• _What you are asked to do_
Each line below is to be copied out exactly, and none may be omitted.

● ● ●

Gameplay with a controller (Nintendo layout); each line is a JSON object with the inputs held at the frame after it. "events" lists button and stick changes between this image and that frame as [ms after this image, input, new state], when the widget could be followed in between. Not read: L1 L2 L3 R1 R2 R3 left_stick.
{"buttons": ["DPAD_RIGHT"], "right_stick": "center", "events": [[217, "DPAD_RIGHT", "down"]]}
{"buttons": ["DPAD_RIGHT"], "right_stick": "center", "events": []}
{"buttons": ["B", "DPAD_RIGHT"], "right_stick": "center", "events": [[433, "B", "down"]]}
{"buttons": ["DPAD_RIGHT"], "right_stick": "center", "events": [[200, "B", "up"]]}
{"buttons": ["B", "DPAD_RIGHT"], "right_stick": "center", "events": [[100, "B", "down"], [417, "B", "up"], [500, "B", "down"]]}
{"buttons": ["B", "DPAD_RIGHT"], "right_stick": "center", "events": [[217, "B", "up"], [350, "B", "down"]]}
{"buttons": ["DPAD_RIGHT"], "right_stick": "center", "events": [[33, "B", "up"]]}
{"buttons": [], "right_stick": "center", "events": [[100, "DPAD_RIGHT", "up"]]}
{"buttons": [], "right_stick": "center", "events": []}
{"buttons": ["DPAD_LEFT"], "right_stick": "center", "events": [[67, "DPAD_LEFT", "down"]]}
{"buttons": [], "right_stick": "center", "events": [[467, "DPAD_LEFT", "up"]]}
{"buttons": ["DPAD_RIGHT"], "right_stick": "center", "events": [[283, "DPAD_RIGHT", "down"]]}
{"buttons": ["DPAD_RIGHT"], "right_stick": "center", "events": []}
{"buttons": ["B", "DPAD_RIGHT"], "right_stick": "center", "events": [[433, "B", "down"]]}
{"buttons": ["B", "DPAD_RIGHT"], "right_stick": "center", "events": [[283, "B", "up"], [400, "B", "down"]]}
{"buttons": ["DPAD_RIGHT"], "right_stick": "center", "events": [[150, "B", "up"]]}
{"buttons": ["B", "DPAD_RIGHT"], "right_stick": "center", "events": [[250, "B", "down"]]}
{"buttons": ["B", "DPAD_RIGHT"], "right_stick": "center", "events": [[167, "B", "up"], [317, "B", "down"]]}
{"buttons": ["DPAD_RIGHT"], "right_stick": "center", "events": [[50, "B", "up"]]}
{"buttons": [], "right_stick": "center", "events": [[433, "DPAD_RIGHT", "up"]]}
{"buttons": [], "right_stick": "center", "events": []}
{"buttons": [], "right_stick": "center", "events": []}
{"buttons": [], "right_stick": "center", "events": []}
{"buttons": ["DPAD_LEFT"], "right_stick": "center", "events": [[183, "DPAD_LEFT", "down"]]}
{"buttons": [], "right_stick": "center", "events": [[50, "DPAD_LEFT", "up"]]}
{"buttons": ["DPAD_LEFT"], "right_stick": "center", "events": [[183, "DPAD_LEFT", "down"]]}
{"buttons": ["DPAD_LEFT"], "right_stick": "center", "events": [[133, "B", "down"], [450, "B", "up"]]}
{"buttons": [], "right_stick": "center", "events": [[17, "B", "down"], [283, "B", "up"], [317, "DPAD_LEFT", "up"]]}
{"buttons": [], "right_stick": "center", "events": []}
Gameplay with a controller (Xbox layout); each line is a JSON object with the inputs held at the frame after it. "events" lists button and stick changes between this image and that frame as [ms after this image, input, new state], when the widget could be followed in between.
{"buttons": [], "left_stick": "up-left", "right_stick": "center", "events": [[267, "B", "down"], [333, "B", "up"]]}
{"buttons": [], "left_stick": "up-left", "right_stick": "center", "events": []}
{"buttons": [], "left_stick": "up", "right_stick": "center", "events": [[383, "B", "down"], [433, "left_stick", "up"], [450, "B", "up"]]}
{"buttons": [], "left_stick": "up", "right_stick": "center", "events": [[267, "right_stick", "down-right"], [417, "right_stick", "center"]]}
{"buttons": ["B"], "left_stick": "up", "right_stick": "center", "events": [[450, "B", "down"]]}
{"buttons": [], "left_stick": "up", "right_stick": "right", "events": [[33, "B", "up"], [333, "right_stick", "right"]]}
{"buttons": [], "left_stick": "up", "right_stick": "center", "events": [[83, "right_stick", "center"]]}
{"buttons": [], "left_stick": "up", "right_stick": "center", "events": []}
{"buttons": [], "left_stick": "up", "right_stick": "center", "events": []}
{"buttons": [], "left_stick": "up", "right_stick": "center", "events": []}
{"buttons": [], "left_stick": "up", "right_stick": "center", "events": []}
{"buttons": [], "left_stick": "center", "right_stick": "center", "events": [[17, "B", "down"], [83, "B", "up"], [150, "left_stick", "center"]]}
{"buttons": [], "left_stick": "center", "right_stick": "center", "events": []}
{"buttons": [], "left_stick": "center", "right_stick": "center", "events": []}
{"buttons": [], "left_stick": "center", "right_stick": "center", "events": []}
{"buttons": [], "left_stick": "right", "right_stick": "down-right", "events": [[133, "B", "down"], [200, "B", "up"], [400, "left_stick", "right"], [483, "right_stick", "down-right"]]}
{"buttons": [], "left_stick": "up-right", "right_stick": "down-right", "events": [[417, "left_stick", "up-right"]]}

● ● ●

• _Written reply_
Gameplay with a controller (Nintendo layout); each line is a JSON object with the inputs held at the frame after it. "events" lists button and stick changes between this image and that frame as [ms after this image, input, new state], when the widget could be followed in between. Not read: L1 L2 L3 R1 R2 R3 left_stick.
{"buttons": ["DPAD_RIGHT"], "right_stick": "center", "events": [[217, "DPAD_RIGHT", "down"]]}
{"buttons": ["DPAD_RIGHT"], "right_stick": "center", "events": []}
{"buttons": ["B", "DPAD_RIGHT"], "right_stick": "center", "events": [[433, "B", "down"]]}
{"buttons": ["DPAD_RIGHT"], "right_stick": "center", "events": [[200, "B", "up"]]}
{"buttons": ["B", "DPAD_RIGHT"], "right_stick": "center", "events": [[100, "B", "down"], [417, "B", "up"], [500, "B", "down"]]}
{"buttons": ["B", "DPAD_RIGHT"], "right_stick": "center", "events": [[217, "B", "up"], [350, "B", "down"]]}
{"buttons": ["DPAD_RIGHT"], "right_stick": "center", "events": [[33, "B", "up"]]}
{"buttons": [], "right_stick": "center", "events": [[100, "DPAD_RIGHT", "up"]]}
{"buttons": [], "right_stick": "center", "events": []}
{"buttons": ["DPAD_LEFT"], "right_stick": "center", "events": [[67, "DPAD_LEFT", "down"]]}
{"buttons": [], "right_stick": "center", "events": [[467, "DPAD_LEFT", "up"]]}
{"buttons": ["DPAD_RIGHT"], "right_stick": "center", "events": [[283, "DPAD_RIGHT", "down"]]}
{"buttons": ["DPAD_RIGHT"], "right_stick": "center", "events": []}
{"buttons": ["B", "DPAD_RIGHT"], "right_stick": "center", "events": [[433, "B", "down"]]}
{"buttons": ["B", "DPAD_RIGHT"], "right_stick": "center", "events": [[283, "B", "up"], [400, "B", "down"]]}
{"buttons": ["DPAD_RIGHT"], "right_stick": "center", "events": [[150, "B", "up"]]}
{"buttons": ["B", "DPAD_RIGHT"], "right_stick": "center", "events": [[250, "B", "down"]]}
{"buttons": ["B", "DPAD_RIGHT"], "right_stick": "center", "events": [[167, "B", "up"], [317, "B", "down"]]}
{"buttons": ["DPAD_RIGHT"], "right_stick": "center", "events": [[50, "B", "up"]]}
{"buttons": [], "right_stick": "center", "events": [[433, "DPAD_RIGHT", "up"]]}
{"buttons": [], "right_stick": "center", "events": []}
{"buttons": [], "right_stick": "center", "events": []}
{"buttons": [], "right_stick": "center", "events": []}
{"buttons": ["DPAD_LEFT"], "right_stick": "center", "events": [[183, "DPAD_LEFT", "down"]]}
{"buttons": [], "right_stick": "center", "events": [[50, "DPAD_LEFT", "up"]]}
{"buttons": ["DPAD_LEFT"], "right_stick": "center", "events": [[183, "DPAD_LEFT", "down"]]}
{"buttons": ["DPAD_LEFT"], "right_stick": "center", "events": [[133, "B", "down"], [450, "B", "up"]]}
{"buttons": [], "right_stick": "center", "events": [[17, "B", "down"], [283, "B", "up"], [317, "DPAD_LEFT", "up"]]}
{"buttons": [], "right_stick": "center", "events": []}
Gameplay with a controller (Xbox layout); each line is a JSON object with the inputs held at the frame after it. "events" lists button and stick changes between this image and that frame as [ms after this image, input, new state], when the widget could be followed in between.
{"buttons": [], "left_stick": "up-left", "right_stick": "center", "events": [[267, "B", "down"], [333, "B", "up"]]}
{"buttons": [], "left_stick": "up-left", "right_stick": "center", "events": []}
{"buttons": [], "left_stick": "up", "right_stick": "center", "events": [[383, "B", "down"], [433, "left_stick", "up"], [450, "B", "up"]]}
{"buttons": [], "left_stick": "up", "right_stick": "center", "events": [[267, "right_stick", "down-right"], [417, "right_stick", "center"]]}
{"buttons": ["B"], "left_stick": "up", "right_stick": "center", "events": [[450, "B", "down"]]}
{"buttons": [], "left_stick": "up", "right_stick": "right", "events": [[33, "B", "up"], [333, "right_stick", "right"]]}
{"buttons": [], "left_stick": "up", "right_stick": "center", "events": [[83, "right_stick", "center"]]}
{"buttons": [], "left_stick": "up", "right_stick": "center", "events": []}
{"buttons": [], "left_stick": "up", "right_stick": "center", "events": []}
{"buttons": [], "left_stick": "up", "right_stick": "center", "events": []}
{"buttons": [], "left_stick": "up", "right_stick": "center", "events": []}
{"buttons": [], "left_stick": "center", "right_stick": "center", "events": [[17, "B", "down"], [83, "B", "up"], [150, "left_stick", "center"]]}
{"buttons": [], "left_stick": "center", "right_stick": "center", "events": []}
{"buttons": [], "left_stick": "center", "right_stick": "center", "events": []}
{"buttons": [], "left_stick": "center", "right_stick": "center", "events": []}
{"buttons": [], "left_stick": "right", "right_stick": "down-right", "events": [[133, "B", "down"], [200, "B", "up"], [400, "left_stick", "right"], [483, "right_stick", "down-right"]]}
{"buttons": [], "left_stick": "up-right", "right_stick": "down-right", "events": [[417, "left_stick", "up-right"]]}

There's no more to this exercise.